Requirement | Write out the data word for word, taking care that no picture is carried over.

Information provided |
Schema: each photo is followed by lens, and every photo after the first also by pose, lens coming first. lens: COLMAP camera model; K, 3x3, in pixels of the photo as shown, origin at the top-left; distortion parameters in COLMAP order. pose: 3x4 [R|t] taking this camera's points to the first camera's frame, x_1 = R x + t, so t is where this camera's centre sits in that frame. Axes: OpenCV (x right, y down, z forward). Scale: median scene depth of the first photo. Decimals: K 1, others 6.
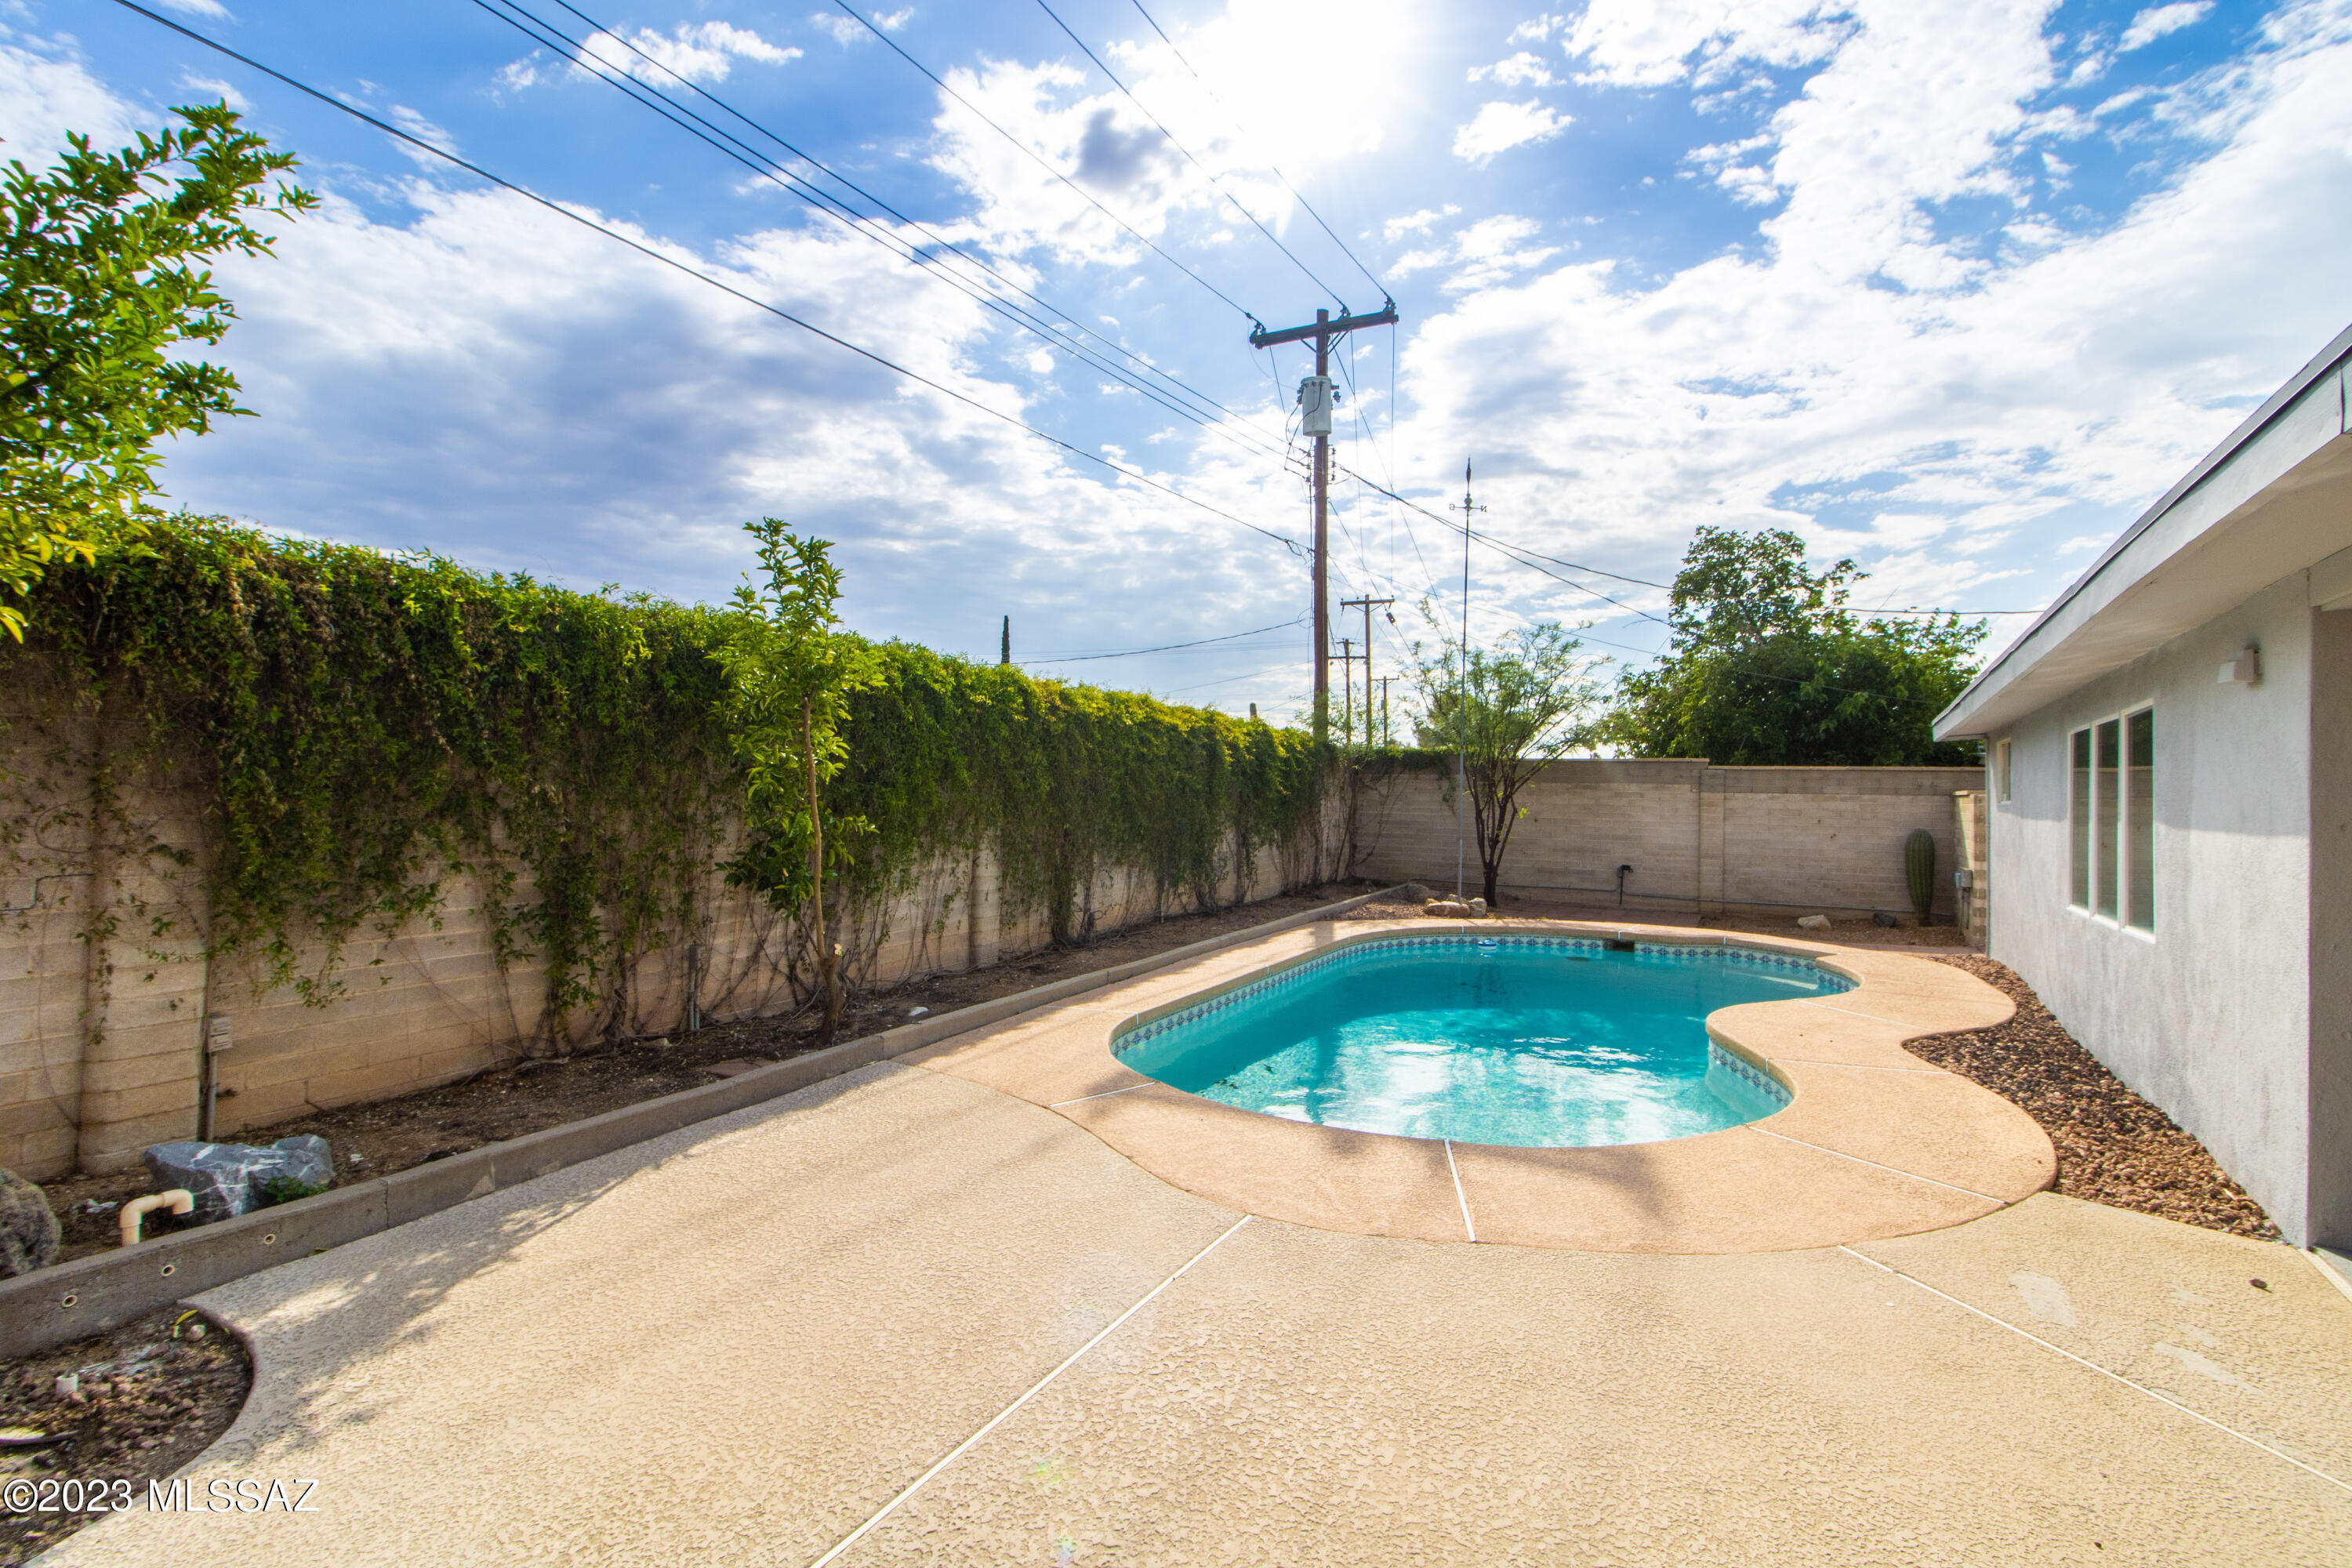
lens RADIAL K [[1093.5, 0, 1193.7], [0, 1093.5, 779.3], [0, 0, 1]] dist [0.005213, 0.001234]
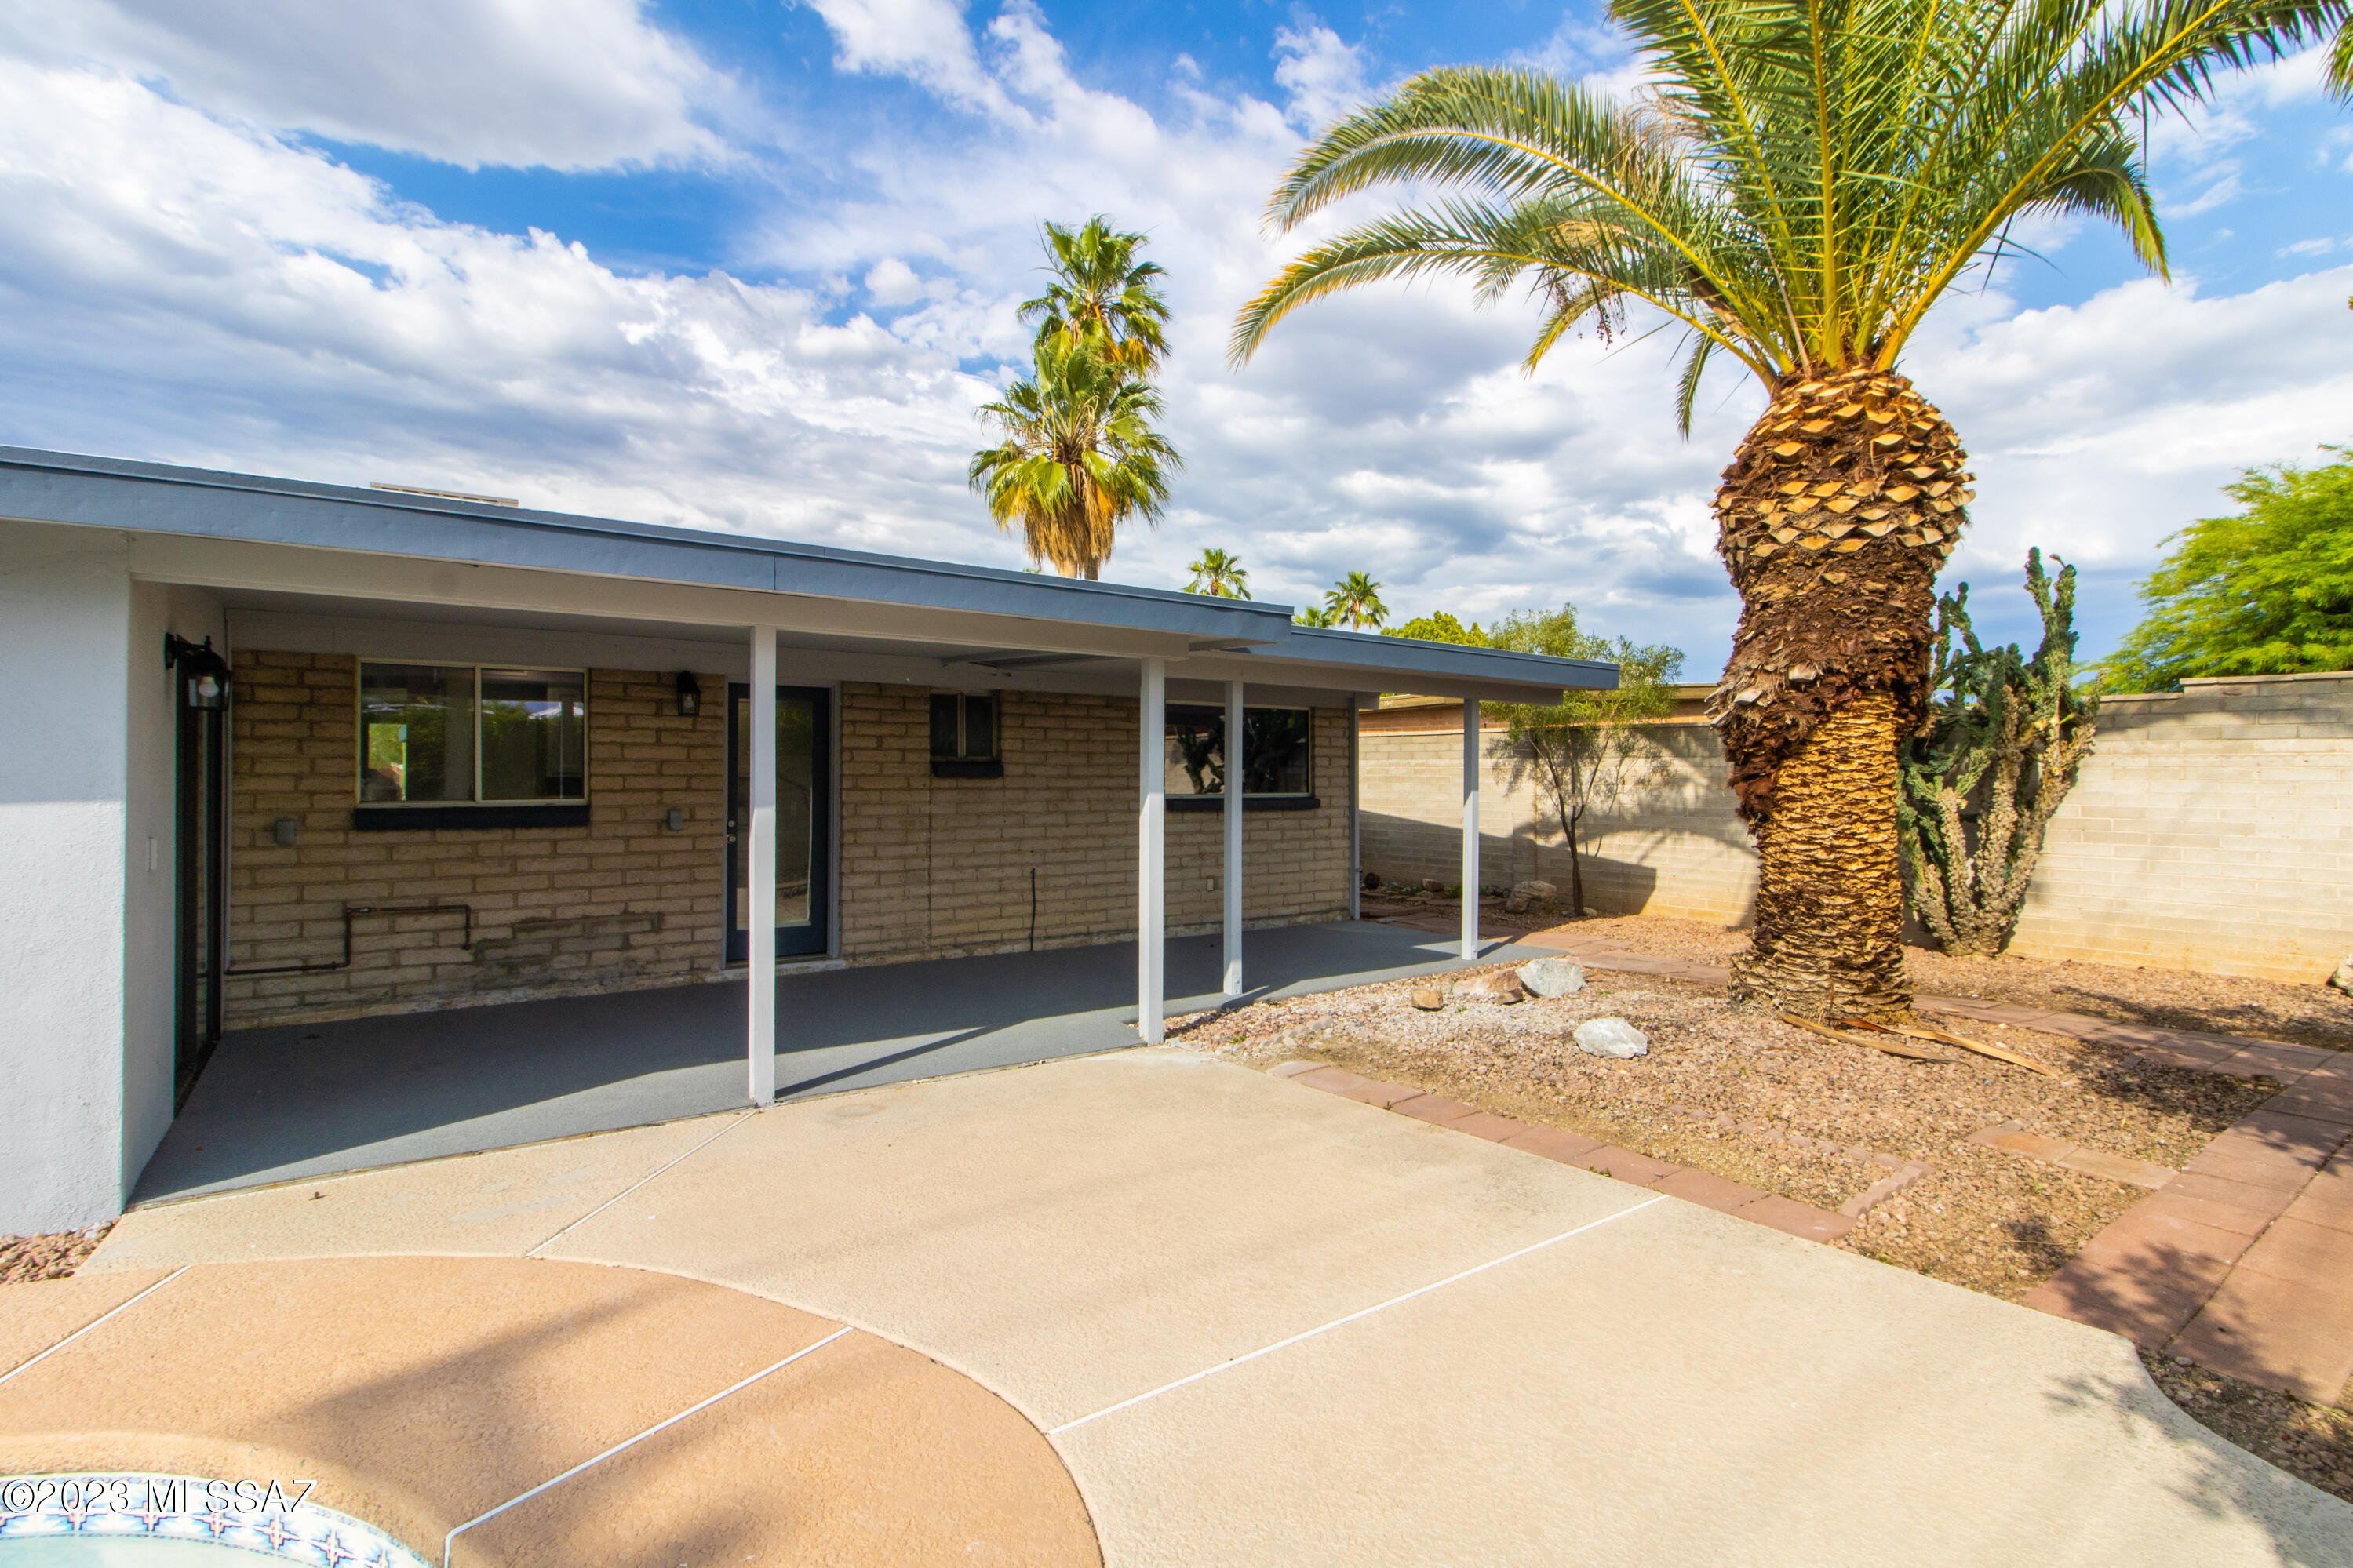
lens RADIAL K [[1093.8, 0, 1194.0], [0, 1093.8, 774.9], [0, 0, 1]] dist [0.005213, 0.001234]
pose [[-0.919805, -0.020146, 0.391858, -0.051614], [-0.025416, 0.999643, -0.008266, 0.002435], [-0.391552, -0.017562, -0.919988, 0.297745]]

Result |
Schema: each photo is followed by lens, and every photo after the first also by pose, lens coming first. lens: COLMAP camera model; K, 3x3, in pixels of the photo as shown, origin at the top-left; distortion parameters in COLMAP order. pose: 3x4 [R|t] taking this camera's points to the first camera's frame, x_1 = R x + t, so t is where this camera's centre sits in that frame. Axes: OpenCV (x right, y down, z forward). Scale: median scene depth of the first photo. Decimals: K 1, others 6.
lens RADIAL K [[1093.5, 0, 1193.7], [0, 1093.5, 779.3], [0, 0, 1]] dist [0.005213, 0.001234]
lens RADIAL K [[1093.8, 0, 1194.0], [0, 1093.8, 774.9], [0, 0, 1]] dist [0.005213, 0.001234]
pose [[-0.919805, -0.020146, 0.391858, -0.051614], [-0.025416, 0.999643, -0.008266, 0.002435], [-0.391552, -0.017562, -0.919988, 0.297745]]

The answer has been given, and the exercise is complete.